DNA will store all our data
DNA was first isolated in 1869 and the molecular structure remained unresolved until 1953 when the paired, helical structure was isolated. Human DNA has about 3 Billion base pairs arranged in 23 pairs of chromosomes – a rough draft of how these are arrayed was available in June 2000 and the complete sequencing of the 23 pairs of chromosomes is dated at April 14, 2003. That was a $3B project and now you can spend under C$100, spit into a test tube, and get results within a few weeks. That’s a lot of personal data.

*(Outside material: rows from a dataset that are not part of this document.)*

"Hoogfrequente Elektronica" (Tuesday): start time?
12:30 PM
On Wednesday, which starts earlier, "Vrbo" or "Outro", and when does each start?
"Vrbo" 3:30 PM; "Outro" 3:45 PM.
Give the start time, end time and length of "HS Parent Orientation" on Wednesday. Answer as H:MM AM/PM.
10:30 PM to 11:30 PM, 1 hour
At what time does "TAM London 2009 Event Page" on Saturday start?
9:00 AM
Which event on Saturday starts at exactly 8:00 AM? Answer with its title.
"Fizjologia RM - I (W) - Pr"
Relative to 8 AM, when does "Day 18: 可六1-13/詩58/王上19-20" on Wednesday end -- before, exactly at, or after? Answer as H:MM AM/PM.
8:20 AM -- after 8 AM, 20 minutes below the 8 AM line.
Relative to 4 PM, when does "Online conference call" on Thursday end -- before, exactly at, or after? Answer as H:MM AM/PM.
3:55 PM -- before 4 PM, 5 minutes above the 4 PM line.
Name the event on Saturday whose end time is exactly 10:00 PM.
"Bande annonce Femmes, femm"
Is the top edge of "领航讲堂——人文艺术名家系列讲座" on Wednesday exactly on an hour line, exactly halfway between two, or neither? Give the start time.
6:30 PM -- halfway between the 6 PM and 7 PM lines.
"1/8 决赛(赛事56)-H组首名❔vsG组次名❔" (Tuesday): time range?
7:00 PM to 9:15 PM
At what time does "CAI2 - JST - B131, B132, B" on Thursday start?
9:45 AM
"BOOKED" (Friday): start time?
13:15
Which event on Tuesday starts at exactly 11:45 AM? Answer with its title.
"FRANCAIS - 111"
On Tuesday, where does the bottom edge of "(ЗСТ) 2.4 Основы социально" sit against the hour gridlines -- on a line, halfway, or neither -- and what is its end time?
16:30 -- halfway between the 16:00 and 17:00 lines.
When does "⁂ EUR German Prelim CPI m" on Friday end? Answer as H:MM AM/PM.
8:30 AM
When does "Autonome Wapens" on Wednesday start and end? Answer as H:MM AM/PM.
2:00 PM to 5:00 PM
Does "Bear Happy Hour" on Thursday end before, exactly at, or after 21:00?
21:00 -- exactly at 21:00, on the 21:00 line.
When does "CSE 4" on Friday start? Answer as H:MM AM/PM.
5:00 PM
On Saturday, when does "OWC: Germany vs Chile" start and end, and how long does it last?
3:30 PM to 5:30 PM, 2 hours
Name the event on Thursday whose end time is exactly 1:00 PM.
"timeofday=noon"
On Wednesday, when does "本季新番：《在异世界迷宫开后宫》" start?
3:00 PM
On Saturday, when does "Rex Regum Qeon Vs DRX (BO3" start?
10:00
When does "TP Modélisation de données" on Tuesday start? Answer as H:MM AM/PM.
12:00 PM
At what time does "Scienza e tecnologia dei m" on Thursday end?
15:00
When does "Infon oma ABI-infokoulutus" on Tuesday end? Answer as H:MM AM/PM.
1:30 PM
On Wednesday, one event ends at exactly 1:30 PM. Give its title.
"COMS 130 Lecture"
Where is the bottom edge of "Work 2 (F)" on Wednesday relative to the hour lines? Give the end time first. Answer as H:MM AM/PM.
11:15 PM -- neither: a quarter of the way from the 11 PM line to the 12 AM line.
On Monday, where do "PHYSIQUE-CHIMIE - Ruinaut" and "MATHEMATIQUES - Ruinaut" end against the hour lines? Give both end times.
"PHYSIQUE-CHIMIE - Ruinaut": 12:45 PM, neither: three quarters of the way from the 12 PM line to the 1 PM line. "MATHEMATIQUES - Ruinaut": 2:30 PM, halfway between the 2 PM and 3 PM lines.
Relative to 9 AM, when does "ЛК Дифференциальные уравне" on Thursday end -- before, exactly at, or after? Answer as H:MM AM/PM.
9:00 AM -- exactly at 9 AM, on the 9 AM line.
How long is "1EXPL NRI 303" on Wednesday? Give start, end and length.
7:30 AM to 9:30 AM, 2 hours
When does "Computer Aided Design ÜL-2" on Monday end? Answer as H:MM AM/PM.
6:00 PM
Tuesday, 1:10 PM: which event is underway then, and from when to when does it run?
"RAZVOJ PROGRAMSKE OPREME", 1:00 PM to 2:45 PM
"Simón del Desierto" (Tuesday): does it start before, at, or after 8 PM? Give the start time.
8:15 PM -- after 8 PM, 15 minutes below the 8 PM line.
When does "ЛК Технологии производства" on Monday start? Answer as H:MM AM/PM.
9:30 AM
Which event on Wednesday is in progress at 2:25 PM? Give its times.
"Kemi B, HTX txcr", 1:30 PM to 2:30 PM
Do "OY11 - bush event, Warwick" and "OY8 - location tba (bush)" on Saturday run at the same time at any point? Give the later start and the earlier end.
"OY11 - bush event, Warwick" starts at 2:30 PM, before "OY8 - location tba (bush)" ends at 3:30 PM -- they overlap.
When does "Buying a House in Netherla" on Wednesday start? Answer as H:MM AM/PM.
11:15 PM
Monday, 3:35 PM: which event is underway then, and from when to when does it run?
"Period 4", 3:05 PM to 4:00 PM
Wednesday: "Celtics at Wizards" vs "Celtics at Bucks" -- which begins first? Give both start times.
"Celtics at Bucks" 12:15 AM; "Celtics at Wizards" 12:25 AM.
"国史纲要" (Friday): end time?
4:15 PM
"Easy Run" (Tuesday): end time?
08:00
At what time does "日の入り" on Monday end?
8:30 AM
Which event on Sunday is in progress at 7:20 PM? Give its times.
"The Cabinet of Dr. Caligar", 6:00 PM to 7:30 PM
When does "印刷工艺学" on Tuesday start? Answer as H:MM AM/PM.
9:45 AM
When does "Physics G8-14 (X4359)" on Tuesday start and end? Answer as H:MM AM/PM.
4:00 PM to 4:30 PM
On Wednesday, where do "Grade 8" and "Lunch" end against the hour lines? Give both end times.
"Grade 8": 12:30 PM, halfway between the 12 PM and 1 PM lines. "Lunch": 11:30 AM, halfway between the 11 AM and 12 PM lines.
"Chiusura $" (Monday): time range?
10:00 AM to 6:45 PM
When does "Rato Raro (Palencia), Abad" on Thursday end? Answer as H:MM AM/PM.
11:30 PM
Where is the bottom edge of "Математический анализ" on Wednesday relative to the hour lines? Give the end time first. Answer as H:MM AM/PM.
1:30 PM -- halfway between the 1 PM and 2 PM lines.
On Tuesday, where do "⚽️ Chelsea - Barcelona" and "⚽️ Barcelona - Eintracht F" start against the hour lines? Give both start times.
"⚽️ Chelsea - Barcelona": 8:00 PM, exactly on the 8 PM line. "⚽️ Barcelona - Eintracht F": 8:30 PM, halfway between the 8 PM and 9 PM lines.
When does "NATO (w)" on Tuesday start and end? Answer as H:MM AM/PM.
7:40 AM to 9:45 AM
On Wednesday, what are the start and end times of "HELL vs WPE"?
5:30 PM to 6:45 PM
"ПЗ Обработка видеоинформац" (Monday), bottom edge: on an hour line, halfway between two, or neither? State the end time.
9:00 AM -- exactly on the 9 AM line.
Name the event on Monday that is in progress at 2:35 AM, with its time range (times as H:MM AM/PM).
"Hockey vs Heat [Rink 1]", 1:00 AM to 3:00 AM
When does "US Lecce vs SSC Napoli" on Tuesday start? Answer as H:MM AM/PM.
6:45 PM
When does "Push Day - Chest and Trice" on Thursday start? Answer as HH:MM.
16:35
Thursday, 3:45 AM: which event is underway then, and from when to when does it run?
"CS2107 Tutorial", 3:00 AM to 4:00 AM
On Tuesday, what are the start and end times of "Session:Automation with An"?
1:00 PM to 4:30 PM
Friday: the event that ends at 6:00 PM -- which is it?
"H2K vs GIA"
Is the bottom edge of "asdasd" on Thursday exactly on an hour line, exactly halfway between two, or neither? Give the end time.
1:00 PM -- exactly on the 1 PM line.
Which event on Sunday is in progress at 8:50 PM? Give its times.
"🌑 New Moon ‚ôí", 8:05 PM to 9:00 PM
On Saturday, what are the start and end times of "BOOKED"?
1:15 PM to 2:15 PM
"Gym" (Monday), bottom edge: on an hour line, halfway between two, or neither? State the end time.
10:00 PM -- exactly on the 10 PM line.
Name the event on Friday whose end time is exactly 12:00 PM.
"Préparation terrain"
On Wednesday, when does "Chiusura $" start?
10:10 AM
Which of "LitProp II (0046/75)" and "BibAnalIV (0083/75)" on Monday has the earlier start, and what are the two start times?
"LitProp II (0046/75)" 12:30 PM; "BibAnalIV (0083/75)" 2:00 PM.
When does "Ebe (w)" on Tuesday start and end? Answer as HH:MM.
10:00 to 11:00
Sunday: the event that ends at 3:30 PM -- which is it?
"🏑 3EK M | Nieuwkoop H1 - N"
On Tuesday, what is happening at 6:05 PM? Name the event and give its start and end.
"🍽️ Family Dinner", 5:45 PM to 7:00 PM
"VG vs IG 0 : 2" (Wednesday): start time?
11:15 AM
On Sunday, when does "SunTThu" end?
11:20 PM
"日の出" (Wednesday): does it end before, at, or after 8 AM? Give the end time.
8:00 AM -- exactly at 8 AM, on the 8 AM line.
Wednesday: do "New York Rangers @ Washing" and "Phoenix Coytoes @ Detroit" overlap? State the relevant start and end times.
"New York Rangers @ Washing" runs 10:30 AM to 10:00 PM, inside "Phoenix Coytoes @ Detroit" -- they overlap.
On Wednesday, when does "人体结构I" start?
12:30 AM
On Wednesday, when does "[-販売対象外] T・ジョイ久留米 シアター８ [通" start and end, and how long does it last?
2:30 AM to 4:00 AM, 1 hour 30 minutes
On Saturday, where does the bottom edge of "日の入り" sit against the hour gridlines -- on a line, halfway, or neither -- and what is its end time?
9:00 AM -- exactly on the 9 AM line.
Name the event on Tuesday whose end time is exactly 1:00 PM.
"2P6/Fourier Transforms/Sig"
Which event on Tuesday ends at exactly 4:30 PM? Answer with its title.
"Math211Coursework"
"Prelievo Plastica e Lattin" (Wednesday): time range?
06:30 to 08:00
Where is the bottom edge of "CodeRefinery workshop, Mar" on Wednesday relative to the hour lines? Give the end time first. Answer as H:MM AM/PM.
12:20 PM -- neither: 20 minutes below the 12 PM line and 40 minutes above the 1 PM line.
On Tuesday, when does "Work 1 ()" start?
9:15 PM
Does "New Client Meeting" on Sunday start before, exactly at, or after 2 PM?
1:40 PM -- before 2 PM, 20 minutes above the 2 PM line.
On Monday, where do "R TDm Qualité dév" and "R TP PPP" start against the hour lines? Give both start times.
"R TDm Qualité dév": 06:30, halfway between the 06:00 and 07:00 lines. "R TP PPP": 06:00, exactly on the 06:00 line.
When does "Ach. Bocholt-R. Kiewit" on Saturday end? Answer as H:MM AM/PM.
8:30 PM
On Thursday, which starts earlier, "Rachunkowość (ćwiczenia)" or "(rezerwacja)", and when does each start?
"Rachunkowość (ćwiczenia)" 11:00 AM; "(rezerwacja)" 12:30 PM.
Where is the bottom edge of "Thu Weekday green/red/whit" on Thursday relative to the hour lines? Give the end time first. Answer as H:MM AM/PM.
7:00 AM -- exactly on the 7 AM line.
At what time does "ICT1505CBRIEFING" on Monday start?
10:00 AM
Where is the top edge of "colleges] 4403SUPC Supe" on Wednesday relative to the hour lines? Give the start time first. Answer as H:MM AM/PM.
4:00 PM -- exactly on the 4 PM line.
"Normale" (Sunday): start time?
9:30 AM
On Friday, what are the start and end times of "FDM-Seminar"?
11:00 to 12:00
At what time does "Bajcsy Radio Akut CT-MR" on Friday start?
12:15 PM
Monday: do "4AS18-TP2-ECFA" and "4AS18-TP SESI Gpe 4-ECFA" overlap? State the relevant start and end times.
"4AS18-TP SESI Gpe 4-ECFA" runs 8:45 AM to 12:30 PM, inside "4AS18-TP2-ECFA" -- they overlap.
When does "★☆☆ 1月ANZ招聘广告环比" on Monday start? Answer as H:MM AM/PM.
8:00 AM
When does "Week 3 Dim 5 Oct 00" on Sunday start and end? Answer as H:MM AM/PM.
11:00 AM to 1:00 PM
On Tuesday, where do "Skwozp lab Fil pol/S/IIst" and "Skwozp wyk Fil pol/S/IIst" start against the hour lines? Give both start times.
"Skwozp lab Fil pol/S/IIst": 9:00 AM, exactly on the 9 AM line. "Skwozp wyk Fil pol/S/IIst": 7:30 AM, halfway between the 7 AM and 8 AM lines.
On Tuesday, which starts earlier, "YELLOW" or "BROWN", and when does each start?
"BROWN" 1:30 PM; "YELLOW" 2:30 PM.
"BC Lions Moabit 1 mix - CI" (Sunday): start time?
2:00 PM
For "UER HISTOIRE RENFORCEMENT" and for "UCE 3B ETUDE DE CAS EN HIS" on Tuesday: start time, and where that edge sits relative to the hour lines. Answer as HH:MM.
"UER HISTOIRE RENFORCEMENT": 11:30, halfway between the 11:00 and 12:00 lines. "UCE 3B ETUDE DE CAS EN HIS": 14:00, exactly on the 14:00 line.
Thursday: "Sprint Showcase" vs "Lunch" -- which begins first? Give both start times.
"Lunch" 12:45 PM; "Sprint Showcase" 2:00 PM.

Viewed as data, each chromosome is made up of genes which are sections of DNA. Every section is made up from a simple alphabet of C, G, A and T (for the four basic amino acids). Further, A and T bond, C and G bond. There are fairly simple rules for how the letters of this small, restricted alphabet can combine into “words” and how those words can combine into “paragraphs” which are the genes everyone speaks of. In another article, I’ll discuss DNA genealogy and some of the research already underway, and areas where there are interesting gaps or good projects for undergraduates.
One way to look at DNA is simply a highly efficient, encodable and self-repairing biological storage device. The data is densely packed, permanent, very low energy, available for random access, and standardized. Or, it could be once the technical challenges are solved and costs are reduced. This is already being marketed as an emerging technology.
Microsoft is working with the University of Washington on research project. They predict that 100 exabytes (about 10% of the entire Internet) would fit in a shoebox. There’s a good Ted-Ed talk that explains more about how this works. It might be a little slow-paced for some but it is thorough and very easily understood.
It looks like the technology is going to have at least another decade to keep up with the exponentially increasing rate of data acquisition. The real challenges are going to be processing the data (processor increases, while exponential, are on a much slower growth curve) and moving the data (network speeds for very large data are easily beaten by copying to storage media and physically shipping them.)
When storage is effectively infinite and very, very cheap, what changes? I’m going to save that topic for a future post or two - maybe one utopian viewpoint and one dystopian. We need to think these things through before they’re a fait accompli.